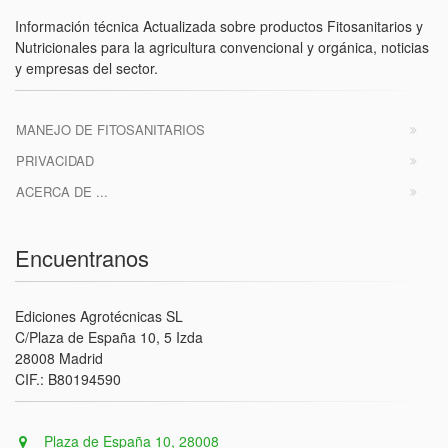
Información técnica Actualizada sobre productos Fitosanitarios y
Nutricionales para la agricultura convencional y orgánica, noticias
y empresas del sector.
MANEJO DE FITOSANITARIOS
PRIVACIDAD
ACERCA DE ...
Encuentranos
Ediciones Agrotécnicas SL
C/Plaza de España 10, 5 Izda
28008 Madrid
CIF.: B80194590
Plaza de España 10, 28008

__AIM OF THE EXERCISE__
Only exact lines belong in the answer: those from the beginning of the entries above through the line holding "Ediciones Agrotécnicas SL", with no pictures.

__YOUR RESPONSE__
Información técnica Actualizada sobre productos Fitosanitarios y
Nutricionales para la agricultura convencional y orgánica, noticias
y empresas del sector.
MANEJO DE FITOSANITARIOS
PRIVACIDAD
ACERCA DE ...
Encuentranos
Ediciones Agrotécnicas SL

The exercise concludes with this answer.